Mise en pratique:
**1.** D'après le texte sur les fours solaires, jusqu'à quelle température la convergence des rayons fait-elle monter le four ?
**2.** Dressez la liste des objets dont l'usinage fournit les déchets métalliques mentionnés dans le texte sur les fours solaires.
**3.** Rédigez la suite du texte sur les fours solaires en partant de sa dernière phrase.

Extrait choisi:
Sur le terrain industriel, on découvre deux fours, à chaque fois avec une série de miroirs plans et ronds faisant converger les rayons solaires vers un creuset, dans lequel sont introduits les déchets métalliques issus de l’usinage – de montres, d’implants médicaux ou dentaires, ou d’autres objets produits par les entreprises microtechniques de la région.
La convergence des rayons solaires fait très rapidement monter la température du four jusqu’à 2000°C. En une à deux heures, le métal introduit peut être transformé en un lingot brut et réutilisable. Et cela sans aucune émission de CO2.
Il y a actuellement 54 fours solaires dans le monde, mais celui inauguré le vendredi 3 octobre est unique, selon Raphaël Broye, directeur de Panatere. « Nous ce qu’on veut, c’est traiter les déchets métalliques des entreprises locales, de le faire en circuit court, et de la façon la plus durable possible. Et ça, c’est vraiment la nouveauté mondiale! » a-t-il expliqué vendredi dans le 19h30 de la RTS.

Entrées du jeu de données
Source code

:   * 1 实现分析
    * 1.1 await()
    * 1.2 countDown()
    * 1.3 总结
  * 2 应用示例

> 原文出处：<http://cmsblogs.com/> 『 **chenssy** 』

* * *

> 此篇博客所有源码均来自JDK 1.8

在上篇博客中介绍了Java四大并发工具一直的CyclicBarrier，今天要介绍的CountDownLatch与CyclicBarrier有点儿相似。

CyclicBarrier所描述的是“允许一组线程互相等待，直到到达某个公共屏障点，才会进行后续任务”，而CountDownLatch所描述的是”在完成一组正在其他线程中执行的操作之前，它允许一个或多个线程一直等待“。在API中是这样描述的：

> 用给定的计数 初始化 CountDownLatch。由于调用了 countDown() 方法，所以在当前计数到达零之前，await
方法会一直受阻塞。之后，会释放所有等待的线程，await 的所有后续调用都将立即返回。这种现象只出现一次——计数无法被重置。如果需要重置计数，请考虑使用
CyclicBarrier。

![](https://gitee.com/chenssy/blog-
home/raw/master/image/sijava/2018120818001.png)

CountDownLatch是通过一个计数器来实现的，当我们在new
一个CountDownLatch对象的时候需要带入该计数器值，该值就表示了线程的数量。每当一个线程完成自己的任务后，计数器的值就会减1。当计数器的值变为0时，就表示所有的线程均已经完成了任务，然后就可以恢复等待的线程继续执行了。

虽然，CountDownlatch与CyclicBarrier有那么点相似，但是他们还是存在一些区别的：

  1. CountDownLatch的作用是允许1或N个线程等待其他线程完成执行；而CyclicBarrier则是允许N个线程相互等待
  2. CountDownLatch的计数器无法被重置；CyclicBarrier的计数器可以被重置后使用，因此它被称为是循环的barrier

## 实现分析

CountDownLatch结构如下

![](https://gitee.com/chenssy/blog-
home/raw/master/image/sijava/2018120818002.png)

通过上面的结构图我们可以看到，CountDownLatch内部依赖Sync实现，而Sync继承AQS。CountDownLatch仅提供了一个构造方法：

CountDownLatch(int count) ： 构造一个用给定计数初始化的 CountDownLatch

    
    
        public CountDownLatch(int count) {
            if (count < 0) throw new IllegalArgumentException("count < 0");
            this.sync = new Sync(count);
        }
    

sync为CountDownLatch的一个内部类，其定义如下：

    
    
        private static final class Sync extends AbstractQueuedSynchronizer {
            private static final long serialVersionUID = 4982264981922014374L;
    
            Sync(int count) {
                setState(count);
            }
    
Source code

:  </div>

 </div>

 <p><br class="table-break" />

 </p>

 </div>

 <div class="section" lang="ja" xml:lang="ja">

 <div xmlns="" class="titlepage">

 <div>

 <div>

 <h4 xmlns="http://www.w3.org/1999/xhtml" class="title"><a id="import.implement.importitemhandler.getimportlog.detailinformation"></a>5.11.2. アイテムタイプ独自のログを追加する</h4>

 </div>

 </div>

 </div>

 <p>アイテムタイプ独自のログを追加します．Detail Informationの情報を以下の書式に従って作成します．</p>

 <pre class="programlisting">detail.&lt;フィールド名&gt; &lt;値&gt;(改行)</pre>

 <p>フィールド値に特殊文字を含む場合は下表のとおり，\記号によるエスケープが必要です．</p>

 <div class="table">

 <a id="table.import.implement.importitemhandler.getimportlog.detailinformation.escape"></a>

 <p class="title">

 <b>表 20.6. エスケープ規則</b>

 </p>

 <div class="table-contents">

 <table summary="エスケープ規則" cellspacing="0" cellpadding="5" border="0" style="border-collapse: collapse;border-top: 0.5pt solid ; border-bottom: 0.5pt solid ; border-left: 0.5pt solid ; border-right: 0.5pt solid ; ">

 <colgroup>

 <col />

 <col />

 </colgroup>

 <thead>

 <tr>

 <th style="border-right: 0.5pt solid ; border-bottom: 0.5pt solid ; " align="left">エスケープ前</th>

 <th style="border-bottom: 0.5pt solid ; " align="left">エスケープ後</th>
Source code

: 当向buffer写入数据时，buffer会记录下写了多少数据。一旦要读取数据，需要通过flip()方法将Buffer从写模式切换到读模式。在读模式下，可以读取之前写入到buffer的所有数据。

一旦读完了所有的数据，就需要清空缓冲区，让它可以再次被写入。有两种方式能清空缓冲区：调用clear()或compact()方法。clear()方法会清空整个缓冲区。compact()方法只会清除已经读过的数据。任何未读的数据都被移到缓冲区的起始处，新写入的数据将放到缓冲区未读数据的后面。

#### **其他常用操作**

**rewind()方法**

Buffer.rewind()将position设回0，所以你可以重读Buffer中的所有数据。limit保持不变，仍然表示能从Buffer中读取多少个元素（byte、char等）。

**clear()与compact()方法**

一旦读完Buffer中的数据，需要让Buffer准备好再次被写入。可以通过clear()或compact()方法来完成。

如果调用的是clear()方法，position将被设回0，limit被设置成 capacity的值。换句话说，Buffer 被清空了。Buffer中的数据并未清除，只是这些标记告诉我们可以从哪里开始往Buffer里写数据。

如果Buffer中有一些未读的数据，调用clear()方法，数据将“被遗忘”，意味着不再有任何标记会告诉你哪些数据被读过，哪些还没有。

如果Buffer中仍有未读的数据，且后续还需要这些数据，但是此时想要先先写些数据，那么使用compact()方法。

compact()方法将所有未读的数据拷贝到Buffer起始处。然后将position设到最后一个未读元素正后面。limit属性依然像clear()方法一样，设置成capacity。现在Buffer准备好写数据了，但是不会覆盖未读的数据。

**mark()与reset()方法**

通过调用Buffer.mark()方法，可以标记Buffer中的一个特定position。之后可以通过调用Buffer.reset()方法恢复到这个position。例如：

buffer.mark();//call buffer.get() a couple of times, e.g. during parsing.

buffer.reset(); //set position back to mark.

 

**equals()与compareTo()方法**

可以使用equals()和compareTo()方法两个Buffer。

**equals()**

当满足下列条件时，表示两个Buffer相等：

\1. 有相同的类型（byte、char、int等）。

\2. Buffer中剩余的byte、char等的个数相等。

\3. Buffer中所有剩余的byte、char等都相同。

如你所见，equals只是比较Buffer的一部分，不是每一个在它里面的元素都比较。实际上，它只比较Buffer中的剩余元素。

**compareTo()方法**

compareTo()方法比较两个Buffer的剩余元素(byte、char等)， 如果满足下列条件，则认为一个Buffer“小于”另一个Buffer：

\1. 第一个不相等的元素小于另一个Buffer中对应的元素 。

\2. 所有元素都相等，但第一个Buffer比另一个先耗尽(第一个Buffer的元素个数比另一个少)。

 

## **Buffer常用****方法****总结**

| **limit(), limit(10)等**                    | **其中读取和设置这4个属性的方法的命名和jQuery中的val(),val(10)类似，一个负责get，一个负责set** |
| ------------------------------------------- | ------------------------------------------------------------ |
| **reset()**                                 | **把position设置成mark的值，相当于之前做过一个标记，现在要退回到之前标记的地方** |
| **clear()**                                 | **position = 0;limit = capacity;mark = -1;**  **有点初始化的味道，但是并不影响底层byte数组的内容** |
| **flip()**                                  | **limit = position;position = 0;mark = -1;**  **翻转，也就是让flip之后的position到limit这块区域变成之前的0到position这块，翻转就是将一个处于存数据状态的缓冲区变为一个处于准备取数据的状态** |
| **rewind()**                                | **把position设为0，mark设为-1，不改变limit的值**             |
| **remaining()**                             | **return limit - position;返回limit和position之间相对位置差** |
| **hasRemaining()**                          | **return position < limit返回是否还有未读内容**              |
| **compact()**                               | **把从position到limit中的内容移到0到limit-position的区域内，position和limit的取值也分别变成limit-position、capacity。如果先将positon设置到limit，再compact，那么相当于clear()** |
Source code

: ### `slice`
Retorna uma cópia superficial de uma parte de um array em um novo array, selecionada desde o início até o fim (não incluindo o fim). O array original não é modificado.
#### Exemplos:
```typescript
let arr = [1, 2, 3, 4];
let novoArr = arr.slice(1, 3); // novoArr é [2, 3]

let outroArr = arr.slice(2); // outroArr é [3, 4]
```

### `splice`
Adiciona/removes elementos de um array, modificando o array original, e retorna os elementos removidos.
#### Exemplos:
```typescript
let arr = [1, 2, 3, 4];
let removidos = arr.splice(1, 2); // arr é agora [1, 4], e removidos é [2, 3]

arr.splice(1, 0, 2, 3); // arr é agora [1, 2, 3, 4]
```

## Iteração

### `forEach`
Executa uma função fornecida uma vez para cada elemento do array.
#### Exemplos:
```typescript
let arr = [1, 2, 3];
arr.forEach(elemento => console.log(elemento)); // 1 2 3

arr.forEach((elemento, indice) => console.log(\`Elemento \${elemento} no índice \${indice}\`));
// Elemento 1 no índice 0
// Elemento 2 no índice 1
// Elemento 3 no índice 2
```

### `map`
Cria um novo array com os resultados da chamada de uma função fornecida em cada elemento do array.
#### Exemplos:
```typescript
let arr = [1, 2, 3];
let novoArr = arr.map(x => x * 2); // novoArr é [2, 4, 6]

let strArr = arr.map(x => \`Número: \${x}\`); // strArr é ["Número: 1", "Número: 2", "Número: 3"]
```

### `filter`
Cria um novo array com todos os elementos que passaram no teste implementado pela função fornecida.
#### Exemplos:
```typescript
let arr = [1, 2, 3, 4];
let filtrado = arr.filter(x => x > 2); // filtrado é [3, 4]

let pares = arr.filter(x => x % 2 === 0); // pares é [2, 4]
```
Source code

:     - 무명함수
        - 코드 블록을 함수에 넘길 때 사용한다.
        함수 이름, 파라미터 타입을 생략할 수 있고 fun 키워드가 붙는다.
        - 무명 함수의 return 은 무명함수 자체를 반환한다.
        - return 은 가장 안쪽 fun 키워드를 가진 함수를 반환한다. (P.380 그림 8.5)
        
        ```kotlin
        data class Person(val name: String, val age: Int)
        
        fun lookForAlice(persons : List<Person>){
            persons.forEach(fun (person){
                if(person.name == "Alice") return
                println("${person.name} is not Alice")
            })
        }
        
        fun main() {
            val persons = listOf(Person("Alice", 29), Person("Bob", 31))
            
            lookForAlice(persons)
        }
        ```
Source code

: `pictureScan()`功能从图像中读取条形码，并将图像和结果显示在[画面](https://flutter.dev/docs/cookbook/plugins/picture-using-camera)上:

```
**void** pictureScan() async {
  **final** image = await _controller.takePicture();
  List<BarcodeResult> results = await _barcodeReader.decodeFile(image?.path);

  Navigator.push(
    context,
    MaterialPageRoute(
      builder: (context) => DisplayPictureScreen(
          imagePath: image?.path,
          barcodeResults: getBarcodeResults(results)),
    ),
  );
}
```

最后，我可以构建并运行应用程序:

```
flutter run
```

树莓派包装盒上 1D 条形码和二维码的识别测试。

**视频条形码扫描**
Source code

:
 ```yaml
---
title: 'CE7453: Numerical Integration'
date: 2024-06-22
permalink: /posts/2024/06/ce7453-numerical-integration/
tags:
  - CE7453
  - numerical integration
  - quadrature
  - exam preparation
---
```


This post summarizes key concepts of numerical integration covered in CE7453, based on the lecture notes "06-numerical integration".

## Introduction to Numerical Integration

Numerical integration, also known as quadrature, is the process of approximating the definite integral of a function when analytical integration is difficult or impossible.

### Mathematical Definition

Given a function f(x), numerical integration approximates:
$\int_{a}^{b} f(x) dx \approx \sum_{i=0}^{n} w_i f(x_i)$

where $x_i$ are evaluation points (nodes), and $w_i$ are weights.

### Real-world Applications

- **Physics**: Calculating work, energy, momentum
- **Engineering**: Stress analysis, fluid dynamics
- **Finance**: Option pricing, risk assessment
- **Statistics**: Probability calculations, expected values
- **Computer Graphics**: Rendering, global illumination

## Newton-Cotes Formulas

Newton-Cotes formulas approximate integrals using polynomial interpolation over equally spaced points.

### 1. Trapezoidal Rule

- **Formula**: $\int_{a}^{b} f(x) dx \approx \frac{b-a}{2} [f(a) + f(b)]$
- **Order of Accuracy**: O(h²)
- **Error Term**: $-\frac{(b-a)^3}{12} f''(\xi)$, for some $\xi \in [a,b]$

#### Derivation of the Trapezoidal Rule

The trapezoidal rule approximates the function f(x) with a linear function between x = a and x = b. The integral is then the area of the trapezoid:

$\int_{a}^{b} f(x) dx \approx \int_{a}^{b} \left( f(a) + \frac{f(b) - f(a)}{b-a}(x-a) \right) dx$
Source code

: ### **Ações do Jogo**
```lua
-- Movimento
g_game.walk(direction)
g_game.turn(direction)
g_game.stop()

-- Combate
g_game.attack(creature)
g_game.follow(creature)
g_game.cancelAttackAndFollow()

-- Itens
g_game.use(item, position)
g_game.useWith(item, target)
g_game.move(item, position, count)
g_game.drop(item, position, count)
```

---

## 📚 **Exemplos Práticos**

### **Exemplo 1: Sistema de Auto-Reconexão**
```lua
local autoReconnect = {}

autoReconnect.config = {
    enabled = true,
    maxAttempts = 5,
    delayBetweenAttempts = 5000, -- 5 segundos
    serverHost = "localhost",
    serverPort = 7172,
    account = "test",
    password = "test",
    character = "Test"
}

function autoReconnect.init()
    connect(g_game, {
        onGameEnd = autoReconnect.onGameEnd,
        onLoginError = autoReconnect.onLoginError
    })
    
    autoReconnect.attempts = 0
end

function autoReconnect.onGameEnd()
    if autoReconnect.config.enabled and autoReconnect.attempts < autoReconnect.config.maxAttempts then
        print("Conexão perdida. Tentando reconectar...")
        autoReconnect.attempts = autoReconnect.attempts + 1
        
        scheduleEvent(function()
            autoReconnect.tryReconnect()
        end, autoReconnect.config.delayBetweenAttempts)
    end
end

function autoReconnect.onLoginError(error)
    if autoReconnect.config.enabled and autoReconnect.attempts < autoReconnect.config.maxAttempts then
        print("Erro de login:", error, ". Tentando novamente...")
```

Corrigé des exercices:
**1.** Jusqu'à 2000 °C.

**2.**
- Montres
- Implants médicaux
- Implants dentaires
- Autres objets produits par les entreprises microtechniques de la région

**3.**
« Alliance parfaite »
Des entreprises sont séduites par ce procédé qui divise par 165 l’empreinte climatique des métaux produits, comme s’enthousiasme Jérôme Biard, directeur de la manufacture de montres de luxe Roventa-Henex SA. « Je suis assez bluffé. C’est quelque chose qui est clairement dans l’air du temps. Je pense que cela va plaire à beaucoup de nos clients ».
Et même si les quantités recyclées restent modestes – quelques dizaines de tonnes par an avec ces deux premiers démonstrateurs – en regard des 140’000 tonnes d’acier importées chaque année en Suisse, dont 15’800 pour l’horlogerie et 6500 pour le secteur médical, l’intérêt est là. « Pour le canton de Neuchâtel, ce projet représente une alliance parfaite entre la recherche solaire et une industrie microtechnique qui cherche à rendre ses filières d’approvisionnement d’autant plus durable », déclare à la RTS le Cconseiller d’Etat neuchâtelois Laurent Favre.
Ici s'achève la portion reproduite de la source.